A phobia is a fear that is inappropriately intense and/or which may lead to avoidance and affect your quality of life. It is very common for people to have a phobia of something – heights, spiders, water… Phobias generally don't diminish over time because the sufferer tends to avoid the thing he or she fears. There are three main types of phobia. Specific phobias are fears of specific objects or situations (brontophobia, for example, is the fear of thunder). Social phobias are fears of a range of situations where you may be exposed to evaluation (such as public speaking). Agoraphobia is the fear of leaving a place of safety. It is often associated with panic because the fear response is very powerful. Advice on social phobia can be found in the section on this website on Social Anxiety and Shyness. Advice on agoraphobia can be found in the section on Panic.

What is the difference between normal fear and a phobia? There are many situations or objects that frequently trigger fear in people. A fear becomes a phobia when it is out of proportion to the real level of danger in a situation and when it leads to reactions that are extreme. For some people, phobias can significantly interfere with their life and their happiness.

Instructions ▸
[1] From the passage on phobias, transcribe the text starting with "What is the" and going on through "and their happiness.".
[2] Translate this sentence from the passage on phobias into Spanish: "A fear becomes a phobia when it is out of proportion to the real level of danger in a situation and when it leads to reactions that are extreme."

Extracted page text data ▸

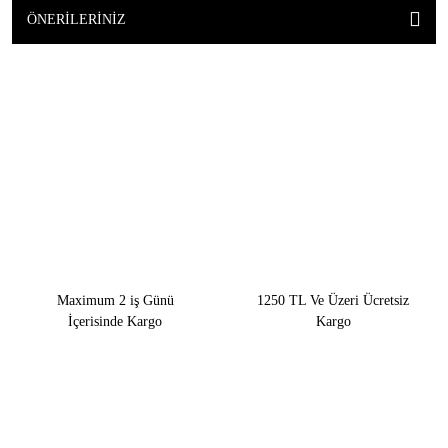
ÖNERILERINIZ
Maximum 2 iş Günü
1250 TL Ve Üzeri Ücretsiz
İçerisinde Kargo
Kargo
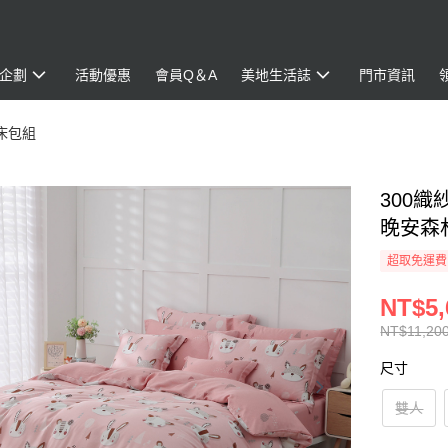
企劃
活動優惠
會員Q＆A
美地生活誌
門市資訊
床包組
300織
晚安森林
超取免運費
NT$5,
NT$11,200
尺寸
雙人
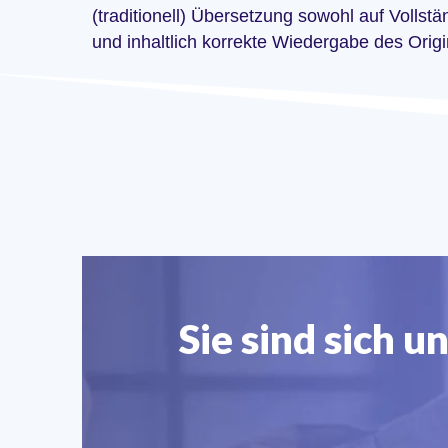
(traditionell) Übersetzung sowohl auf Vollstä
und inhaltlich korrekte Wiedergabe des Origi
Sie sind sich u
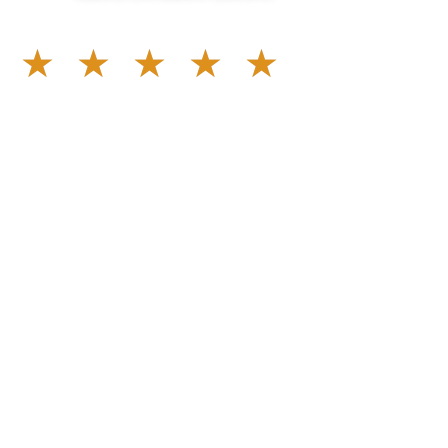
★
★
★
★
★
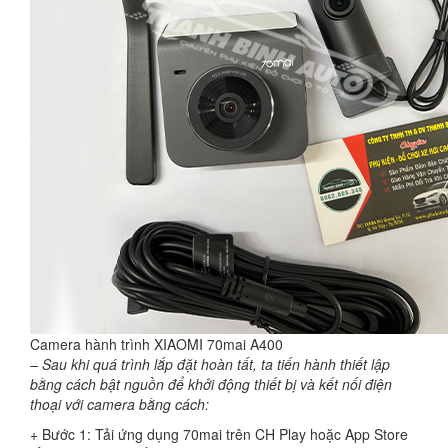
Camera hành trình XIAOMI 70mai A400
– Sau khi quá trình lắp đặt hoàn tất, ta tiến hành thiết lập
bằng cách bật nguồn để khởi động thiết bị và kết nối điện
thoại với camera bằng cách:
+ Bước 1: Tải ứng dụng 70mai trên CH Play hoặc App Store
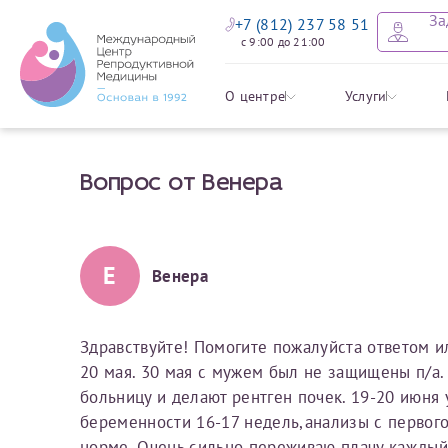
За
+7 (812) 237 58 51
с 9:00 до 21:00
Оставить
Записать
Задать в
Заявление 
О центре
Услуги
налоговых
Вопрос от Венера
Уважаемые пациенты! 
Ваше имя
Имя*
Мы рады приветст
ответы на интере
органов ознакомьтесь,
социальный налоговый
Мы просим вас не
Е
Венера
Ознакомить
информацию о сос
Фамилия
Отчество*
анонимность и за
условия мы не см
Здравствуйте! Помогите пожалуйста ответом 
20 мая. 30 мая с мужем был не защищены п/а. 
Наши специалист
Электронная почта
Фамилия*
больницу и делают рентген почек. 19-20 июня 
на основе ваших 
беременности 16-17 недель,анализы с первог
Срок подготовки доку
можно скорее.
норме. Очень сильно переживаю,плачу каждый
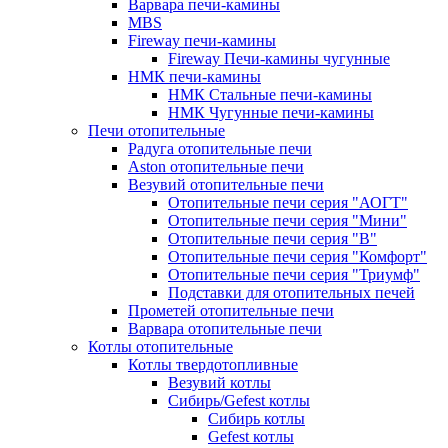
Варвара печи-камины
MBS
Fireway печи-камины
Fireway Печи-камины чугунные
НМК печи-камины
НМК Стальные печи-камины
НМК Чугунные печи-камины
Печи отопительные
Радуга отопительные печи
Aston отопительные печи
Везувий отопительные печи
Отопительные печи серия "АОГТ"
Отопительные печи серия "Мини"
Отопительные печи серия "В"
Отопительные печи серия "Комфорт"
Отопительные печи серия "Триумф"
Подставки для отопительных печей
Прометей отопительные печи
Варвара отопительные печи
Котлы отопительные
Котлы твердотопливные
Везувий котлы
Сибирь/Gefest котлы
Сибирь котлы
Gefest котлы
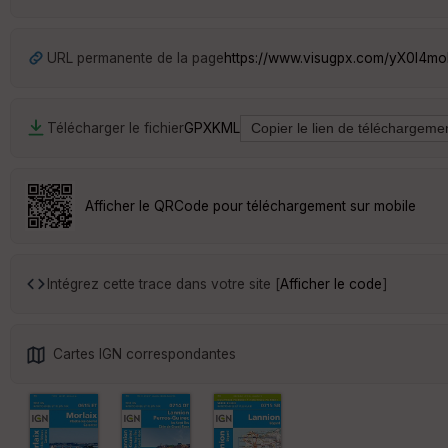
URL permanente de la page
https://www.visugpx.com/yX0l4mo
Télécharger le fichier
GPX
KML
Afficher le QRCode pour téléchargement sur mobile
Intégrez cette trace dans votre site [
Afficher le code
]
Cartes IGN correspondantes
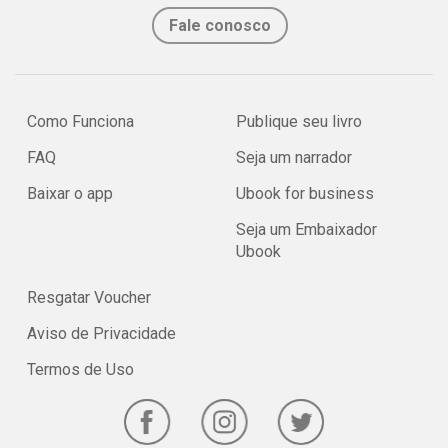
Fale conosco
Como Funciona
Publique seu livro
FAQ
Seja um narrador
Baixar o app
Ubook for business
Seja um Embaixador
Ubook
Resgatar Voucher
Aviso de Privacidade
Termos de Uso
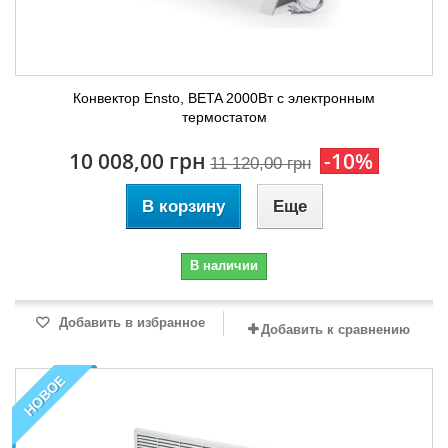
Конвектор Ensto, BETA 2000Вт с электронным
термостатом
10 008,00 грн
-10%
11 120,00 грн
В корзину
Еще
В наличии
Добавить в избранное
Добавить к сравнению
НОВОЕ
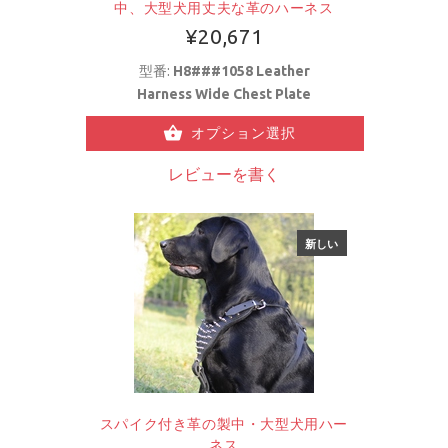
中、大型犬用丈夫な革のハーネス
¥20,671
型番:
H8###1058 Leather
Harness Wide Chest Plate
オプション選択
レビューを書く
新しい
スパイク付き革の製中・大型犬用ハー
ネス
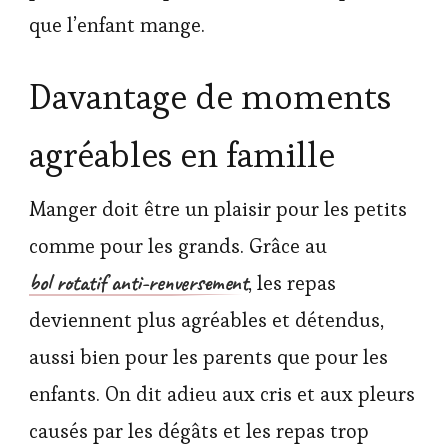
que l’enfant mange.
Davantage de moments
agréables en famille
Manger doit être un plaisir pour les petits
comme pour les grands. Grâce au
bol rotatif anti-renversement
, les repas
deviennent plus agréables et détendus,
aussi bien pour les parents que pour les
enfants. On dit adieu aux cris et aux pleurs
causés par les dégâts et les repas trop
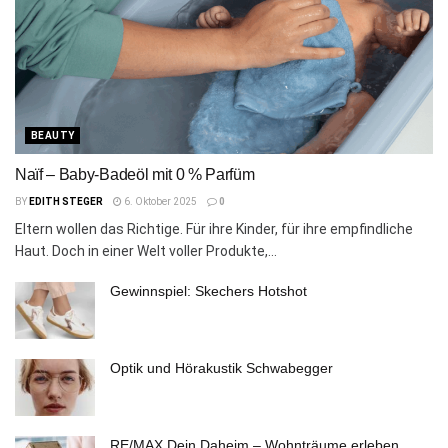
BEAUTY
Naïf – Baby-Badeöl mit 0 % Parfüm
BY
EDITH STEGER
6. Oktober 2025
0
Eltern wollen das Richtige. Für ihre Kinder, für ihre empfindliche
Haut. Doch in einer Welt voller Produkte,...
Gewinnspiel: Skechers Hotshot
Optik und Hörakustik Schwabegger
RE/MAX Dein Daheim – Wohnträume erleben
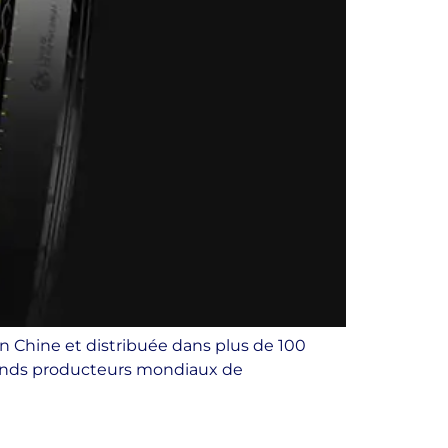
n Chine et distribuée dans plus de 100
grands producteurs mondiaux de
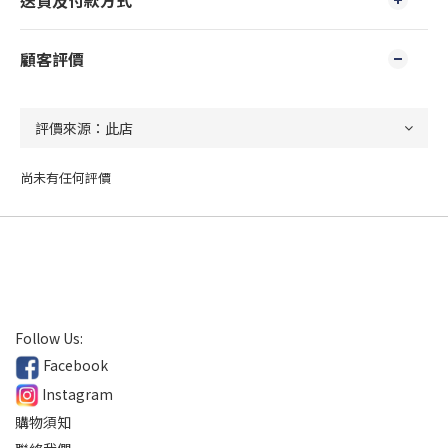
送貨及付款方式
顧客評價
尚未有任何評價
Follow Us:
Facebook
Instagram
購物須知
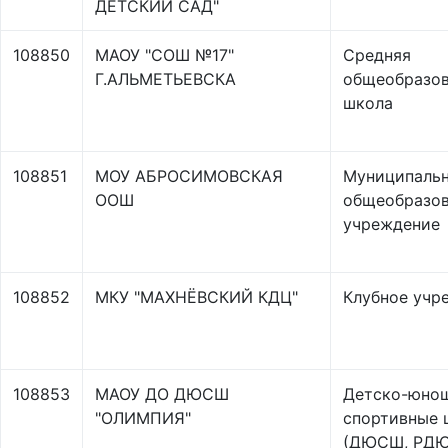
ДЕТСКИЙ САД"
108850
МАОУ "СОШ №17"
Средняя
Г.АЛЬМЕТЬЕВСКА
общеобразов
школа
108851
МОУ АБРОСИМОВСКАЯ
Муниципаль
ООШ
общеобразов
учреждение
108852
МКУ "МАХНЁВСКИЙ КДЦ"
Клубное учр
108853
МАОУ ДО ДЮСШ
Детско-юно
"ОЛИМПИЯ"
спортивные
(ДЮСШ, РД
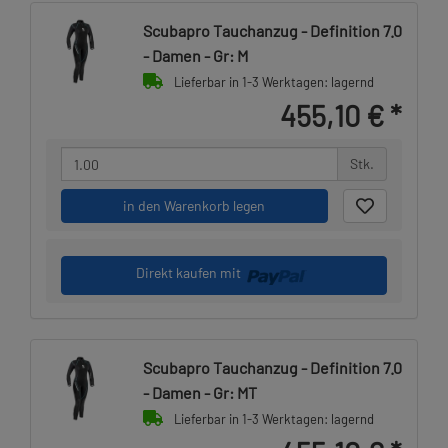
Scubapro Tauchanzug - Definition 7.0
- Damen - Gr: M
Lieferbar in 1-3 Werktagen: lagernd
455,10 €
*
Stk.
in den Warenkorb legen
Direkt kaufen mit
Scubapro Tauchanzug - Definition 7.0
- Damen - Gr: MT
Lieferbar in 1-3 Werktagen: lagernd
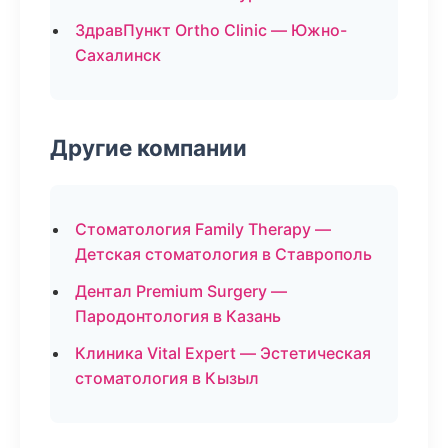
ЗдравПункт Ortho Clinic — Южно-
Сахалинск
Другие компании
Стоматология Family Therapy —
Детская стоматология в Ставрополь
Дентал Premium Surgery —
Пародонтология в Казань
Клиника Vital Expert — Эстетическая
стоматология в Кызыл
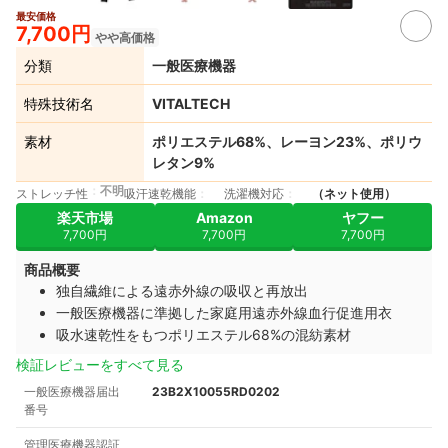
最安価格
7,700円
やや高価格
分類
一般医療機器
特殊技術名
VITALTECH
素材
ポリエステル68%、レーヨン23%、ポリウ
レタン9%
不明
ストレッチ性
吸汗速乾機能
洗濯機対応
（ネット使用）
楽天市場
Amazon
ヤフー
7,700円
7,700円
7,700円
商品概要
独自繊維による遠赤外線の吸収と再放出
一般医療機器に準拠した家庭用遠赤外線血行促進用衣
吸水速乾性をもつポリエステル68%の混紡素材
検証レビューをすべて見る
一般医療機器届出
23B2X10055RD0202
番号
管理医療機器認証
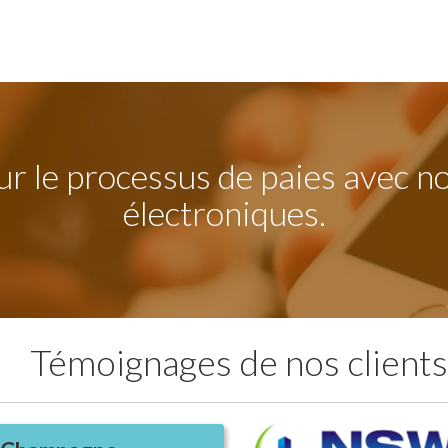
r le processus de paies avec no
électroniques.
Témoignages de nos clients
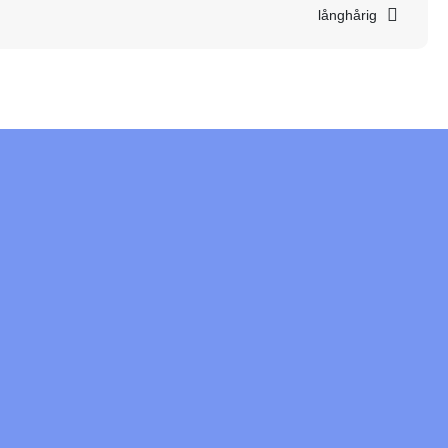
långhårig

Exercise responses ▸
[1]
What is the difference between normal fear and a phobia? There are many situations or objects that frequently trigger fear in people. A fear becomes a phobia when it is out of proportion to the real level of danger in a situation and when it leads to reactions that are extreme. For some people, phobias can significantly interfere with their life and their happiness.

[2] Un miedo se convierte en fobia cuando es desproporcionado con respecto al nivel real de peligro de una situación y cuando da lugar a reacciones extremas.